In any event, you find a rock.
Ever wonder how old that rock might be? Where it might have traveled? Perhaps, for example, it had been stepped on by a dinosaur once upon a time?
These musings become even more interesting if you happen to live in western Australia, particularly in the Jack Hills region. On the outcrops of that sparsely inhabited region of land, you might just come across tiny bits of rock that date back to a few hundred million years after the Earth was first formed. We’re talking rocks that are 4.4 billion years old.
That’s right, billion. With a B.
How do geologists come up with this number? Well, rather than relying on made-up texts, researchers look to the ratios of certain isotopes contained within the sample.
Remember if you will that an isotope is an atom of an element—defined by that atom’s number of protons—that has a varying number of neutrons. For example, the most abundant form of carbon on Earth has eight protons and eight neutrons, but there are also forms of carbon found on earth that have eight protons and seven or six neutrons.
When you get to really disparate numbers–like eight protons and two neutrons, for example–the atom becomes unstable. A proton might spontaneously turn into a neutron to even out the ratio, giving off bits of energy in the process.
That energy is also known as radiation.
Thanks to accelerators around the world that can create these unstable isotopes, scientists know which isotopes eventually turn into what stable atoms. They also know the likely paths they take to get there and how long it takes for this process to occur. So if you know how many original unstable isotopes there are, and you also know how many final stable atoms that have decayed there are, you can figure out how long its been since the sample had only the unstable isotopes—it’s first formation.
Researchers have done this with a few rare zircon rocks from the Jack Hills region, and discovered that the ratio of rare lead ions indicates that the rocks in question are at least 4.4 billion years old. But some people require more proof. What if the ratios got thrown off by atoms being added later in the rock’s life, for example?

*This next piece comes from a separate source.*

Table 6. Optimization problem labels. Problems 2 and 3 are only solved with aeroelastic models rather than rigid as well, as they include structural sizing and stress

John Valley, a geochemist from the University of Wisconsin, has given them this proof. He lead a study that used a new technique called atom-probe tomography that actually maps and weighs the individual atoms in a microscopic sample of zircon. By checking out again the ratio of isotopes and determining their location within the crystalline structure of the zircon, Valley was able to corroborate the earlier findings that the rock comes from 4.4 billion years ago.
But that’s not the end of the story.
Rather than being randomly distributed throughout the sample, the lead isotopes were clustered together like raisins in a pudding. The clusters of lead atoms formed 1 billion years after crystallization of the zircon, by which time the radioactive decay of uranium had formed the lead atoms that then diffused into clusters during reheating.

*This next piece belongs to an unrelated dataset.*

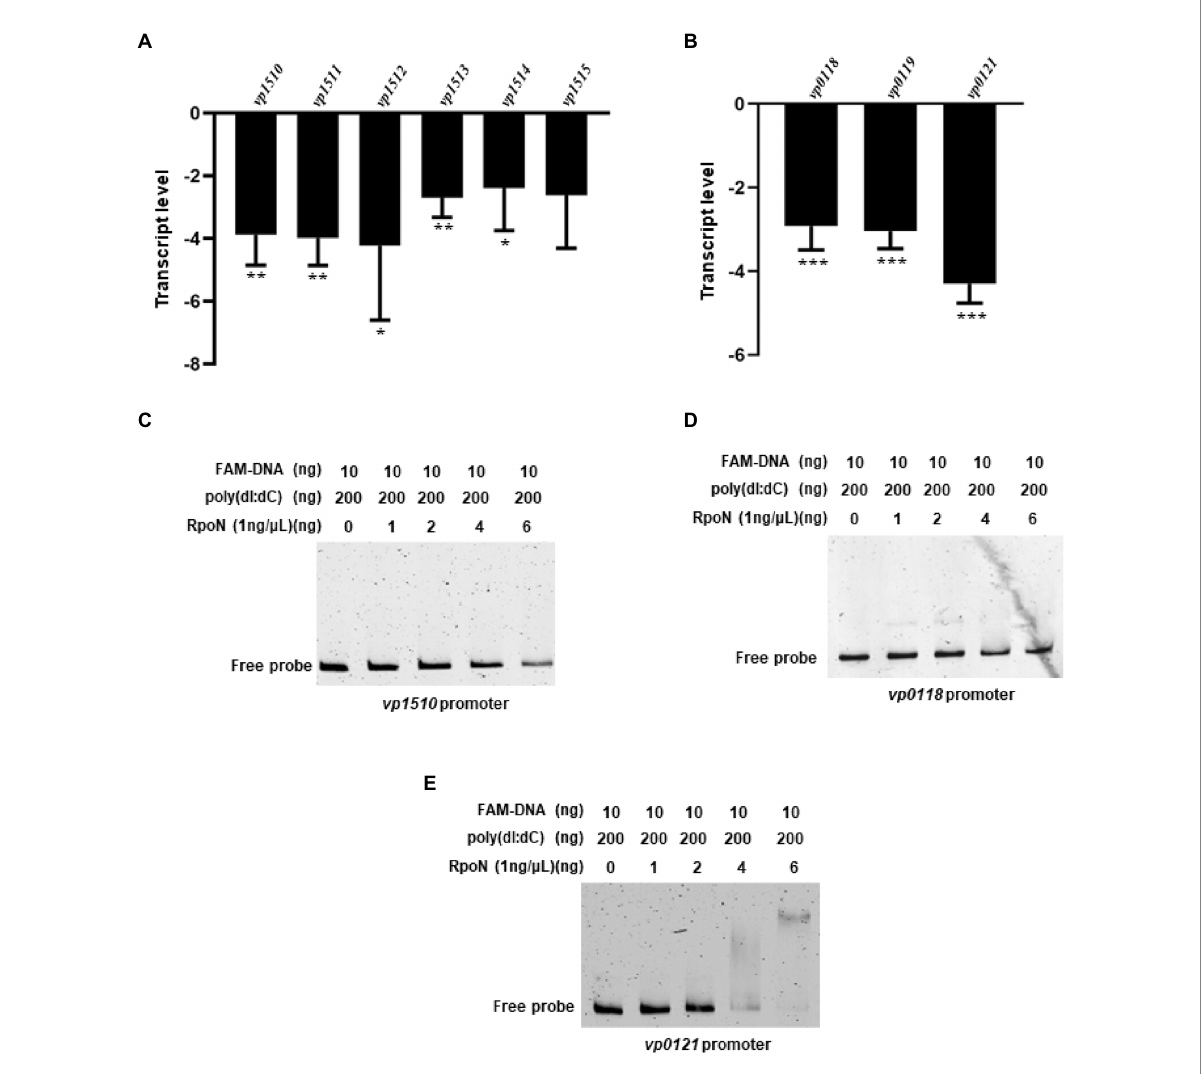
FIGURE 6 The RpoN regulates the expression of metabolism-associated genes. (A) qRT-PCR analysis of the expression levels of formate dehydrogenase genes ( VP1510 - VP1515 ) in Δ rpoN compared to WT. (B) qRT-PCR analysis of the expression levels of nitrogen regulatory protein ( VP0118-VP0119 ) and glutamine synthetase ( VP0121 ) associated genes in Δ rpoN compared to WT. The data are presented as the mean ± SD ( n = 3). * p < 0.05, ** p < 0.01, *** p < 0.001, Student’s t test analyzes Δ rpoN compared to WT. (C–E) EMSA analysis of the specific binding of RpoN protein to the promoters of VP1510 (C) and VP0118 (D) and VP0121 (E)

“The zircon formed 4.4 billion years ago, and at 3.4 billion years, all the lead that existed at that time was concentrated in these hotspots,” Valley says. “This allows us to read a new page of the thermal history recorded by these tiny zircon time capsules.”
The study, according to Valley, strengthens the theory of a “cool early Earth,” where temperatures were low enough for liquid water, oceans and a hydrosphere not long after the planet’s crust congealed from a sea of molten rock.
“The study reinforces our conclusion that Earth had a hydrosphere before 4.3 billion years ago,” and possibly life not long after, says Valley.
“The Earth was assembled from a lot of heterogeneous material from the solar system,” Valley explains, noting that the early Earth experienced intense bombardment by meteors, including a collision with a Mars-sized object about 4.5 billion years ago “that formed our moon, and melted and homogenized the Earth. Our samples formed after the magma oceans cooled and prove that these events were very early.”
The study, “Hadean age for a post-magma-ocean zircon confirmed by atom-probe tomography,” was published by Valley and a whole host of associates from the University of Wisconsin; the University of Puerto Rico; CAMECA in Madison, Wisconsin; Curtin University of Western Australia; and the University of Western Ontario.